LONDON: Monty Panesar has said the “blacklisting” of Michael Vaughan is a “distortion of natural justice” after the former England captain was dropped from the BBC radio commentary team for the upcoming Ashes series amid an ongoing racism row.
English cricket has been rocked by revelations of racism from Pakistan-born former Yorkshire player Azeem Rafiq.
These have included an allegation that Vaughan told the now 30-year-old Rafiq and other Yorkshire players of Asian origin that there were “too many of you lot, we need to do something about it” during a county match in 2009.
Vaughan, however, has “categorically denied” the allegation, although then Yorkshire paceman Rana Naved ul-Hasan, a former Pakistan international, and current Yorkshire and England leg-spinner Adil Rashid have backed Rafiq’s version of events.
The BBC said were Vaughan to commentate on the five-Test Ashes series, which starts in Brisbane next month, it would represent a “conflict of interest”.
Meanwhile, BT Sport are examining ways to ensure the 47-year-old’s commentary — via Fox Sports in Australia — does not appear on British television screens.

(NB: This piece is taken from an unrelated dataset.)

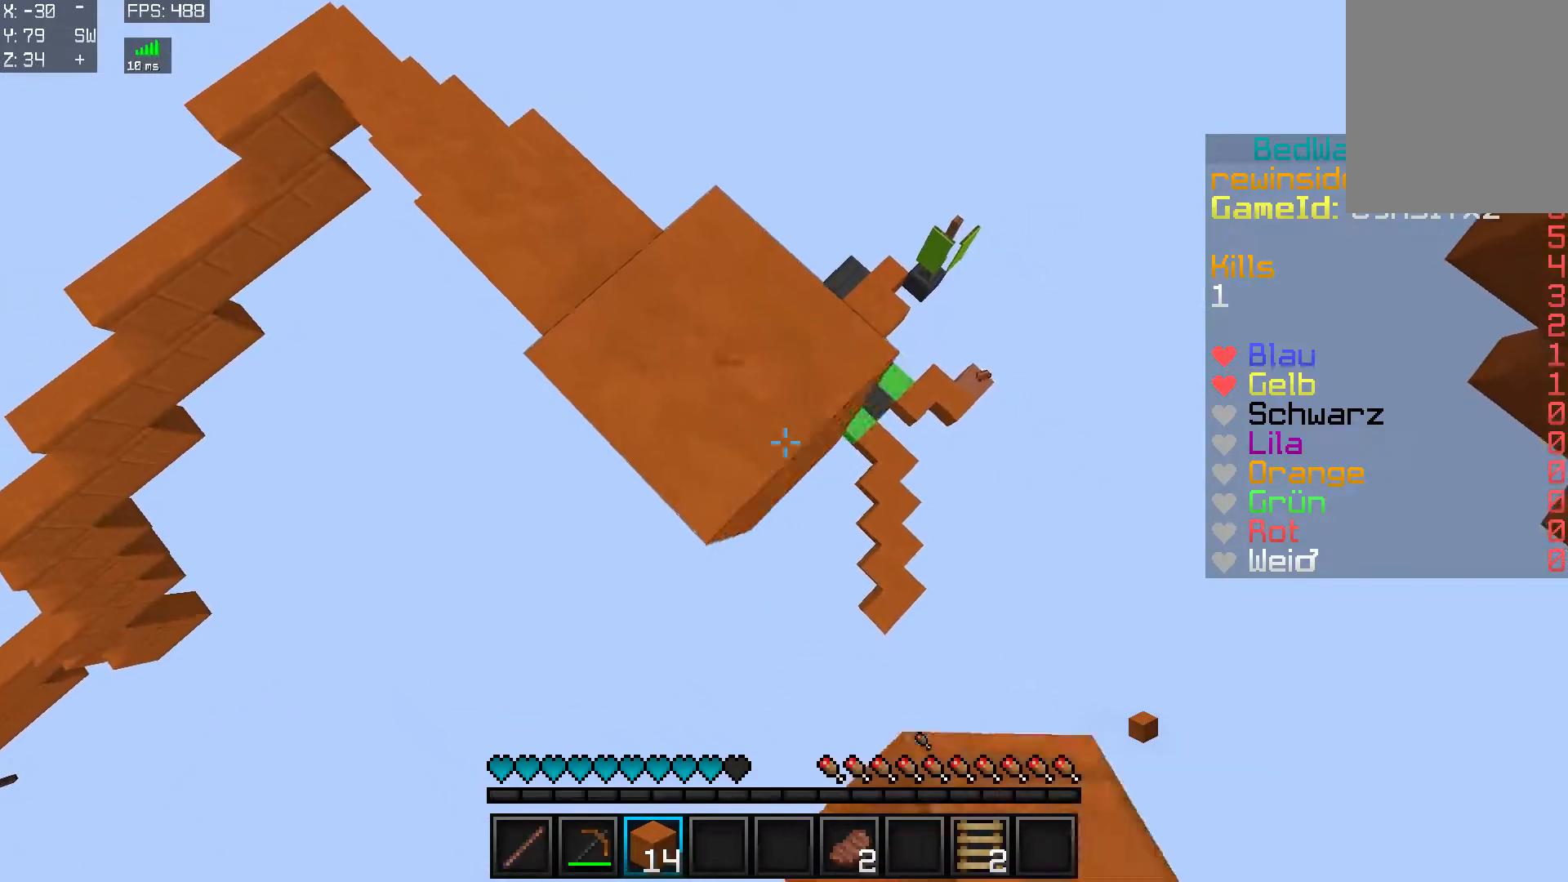
{"keys": ["d", "s"], "mouse": ["right"], "events": [[483, "mouse_right", "down"]]}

“This feels deeply unethical — a classic case of someone being tried and convicted without any form of due process being undertaken,” former England bowler Panesar wrote in a website piece published Friday by Britain’s Daily Telegraph, the newspaper for which Vaughan is a columnist.
Panesar, the first Sikh to represent England, played international cricket under Vaughan and he insisted he had never known any prejudice from his former skipper.
“I only experienced positive things with him,” the left-arm spinner said. “I cannot reconcile the man I know with the one who has been the subject of these allegations.”
Panesar stressed he wasn’t calling Rafiq a liar or absolving Vaughan from Yorkshire’s failure to tackle discrimination “but that doesn’t make him a racist, and does not mean he deserves to see his career and reputation torn apart”.
The 39-year-old said the BBC and BT had taken the “easy option” by blocking Vaughan from broadcasting on the Ashes.
“To blacklist one of the best England captains we have produced on the basis of historic and still-unproven allegations feels wrong, and a distortion of natural justice,” he added.